C’est l’heure de déjeuner. Toute la famille de Fatou Yalindiaye se retrouve autour d’un ragout à base de niébé. Il y a largement de quoi satisfaire les appétits, même pour les voisins qui se sont invités. L’agricultrice de 53 ans, qui a connu des récoltes insuffisantes, sait à quoi elle doit cette nouvelle abondance.
« Nous produisions entre une tonne et une tonne et demie [de l’ancienne variété de niébé], mais avec des saisons des pluies plus courtes et retardées, nous n’obtiendrions plus que 800 kilogrammes environ », explique Fatou. « Avec les anciennes variétés, nous ne mettions même plus d’engrais car les pluies ne duraient pas assez longtemps pour faire pousser quoi que ce soit. Nous n’avions pas de quoi nourrir le bétail. »
Au Sénégal, désigné comme centre de spécialisation pour les céréales sèches, le PPAAO a collaboré avec le Centre d’étude régional pour l’amélioration de l’adaptation à la sécheresse (CERAAS), une émanation de l’Institut sénégalais de recherches agricoles (ISRA), pour concevoir et distribuer 14 variétés de céréales sèches comme le sorgho, le millet, l’arachide et le niébé, à maturation précoce, à haut rendement et résistantes à la sécheresse.
Des coopératives locales participent à cet effort en incitant leurs membres à multiplier les semences pour pouvoir les diffuser à un maximum d’agriculteurs. En échange, ils peuvent revendre leurs semences certifiées à la coopérative à un prix supérieur à celui du marché. À ce jour, sept variétés de céréales sèches à l’épreuve du climat ont été distribuées à plus de 250 000 agriculteurs dans les 13 pays couverts, dont le Sénégal.
« La collaboration de la Banque mondiale avec le Sénégal dans le cadre du programme PPAAO aide 423 000 agriculteurs sénégalais à produire davantage de nourriture et à mieux affronter les chocs climatiques », explique Aifa Niane Ndoye, agroéconomiste senior au pôle Agriculture de la Banque mondiale. « Les interventions climato-intelligentes produisent déjà des résultats convaincants : malgré une saison des pluies en retard, puisqu’elle a débuté en août au lieu de juin, et des précipitations bloquées à 250 millimètres contre 500 habituellement, les rendements de sorgho et de millet en 2014 ont été bons.
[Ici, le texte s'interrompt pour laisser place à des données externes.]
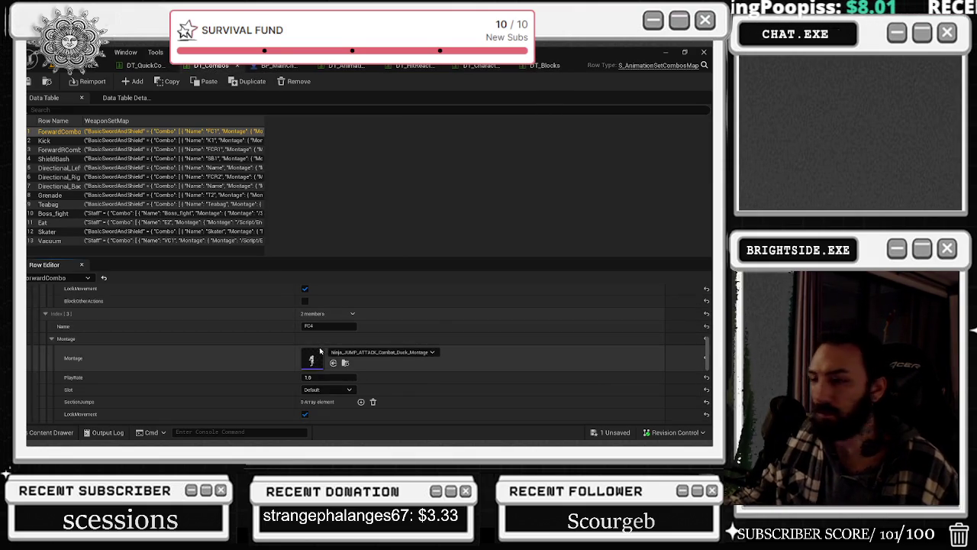
pyautogui.doubleClick(315, 358)
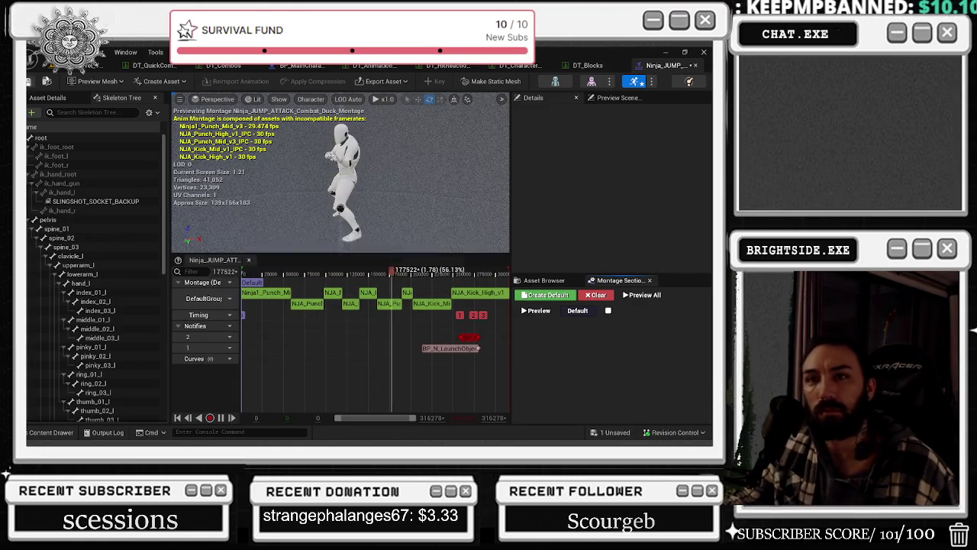
pyautogui.click(99, 66)
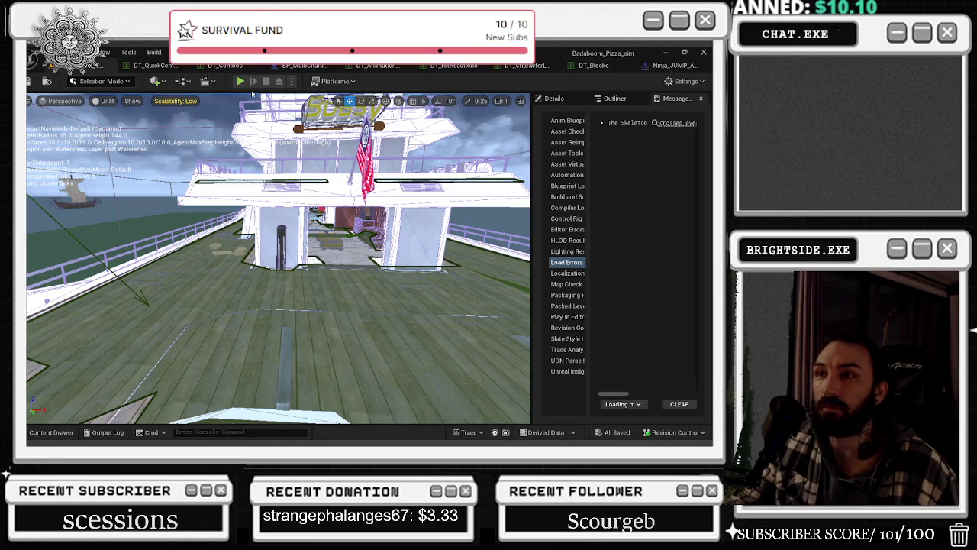
# - Launch Play-In-Editor on the Badaboom_Pizza_sim yacht level with Alt+P
pyautogui.press('alt+p')
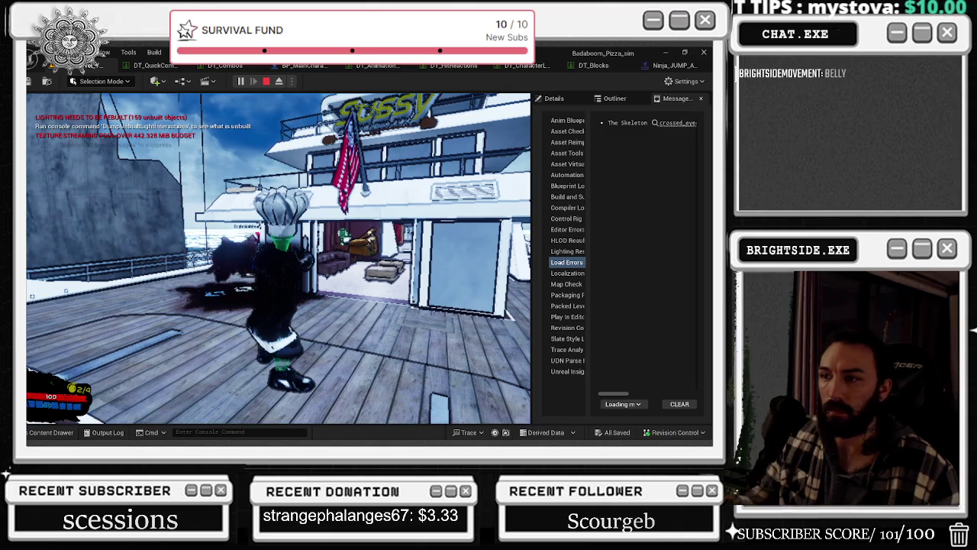
# - Attack the box enemy in play, then end the Play-In-Editor session
pyautogui.press('w')
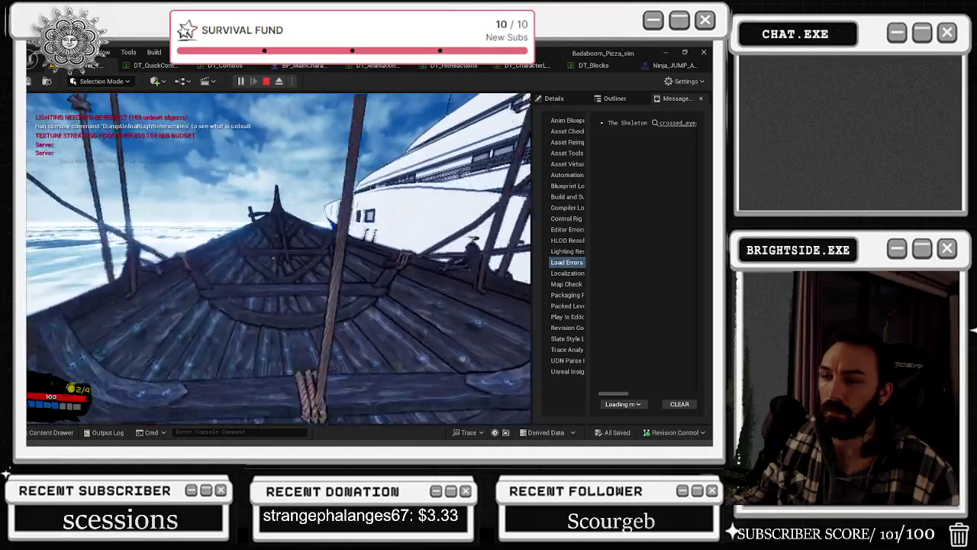
pyautogui.press('Escape')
Dans le cas du sorgho, l’augmentation est supérieure à 100 %, avec un rendement de 1,7 tonne à l’hectare contre une moyenne nationale de 0,8 tonne. »
Alors que les variétés traditionnelles avaient besoin de pluies abondantes et d’au moins 120 jours pour mûrir, les variétés améliorées comme le Faourou (sorgho) et le Gawane (millet) ne réclament plus que 110 jours de croissance et peuvent continuer à se développer même s’il ne pleut pas pendant deux à trois semaines. Ces nouvelles variétés peuvent également permettre un rendement de 1,5 à 3 tonnes par hectare — une progression significative par rapport au rendement habituel des variétés locales non certifiées, entre 0,5 et 1 tonne.
Les nouvelles variétés ont permis un gain moyen de productivité d’environ 30 %, alors même que les précipitations ont été plus erratiques et moins abondantes. Les agriculteurs comme Fatou comptent sur elles pour nourrir leur famille quel que soit le temps, qu’il pleuve suffisamment ou pas. Après avoir planté du Melakh, une nouvelle variété de niébé, elle a constaté que contrairement aux autres années, « [elle avait] de quoi nourrir [sa] famille et [son] bétail. En plus, le goût est excellent. » Sans compter que ces variétés sont plus nutritives, avec une teneur supérieure en protéines et en calcium.
Les retombées positives des techniques et technologies climato-intelligentes
Ces nouvelles variétés ne sont qu’un aspect du programme. Grâce au soutien du PPAAO, des formateurs agronomes ou des « vulgarisateurs » apportent aux coopératives des outils et des formations pour s’adapter au changement climatique.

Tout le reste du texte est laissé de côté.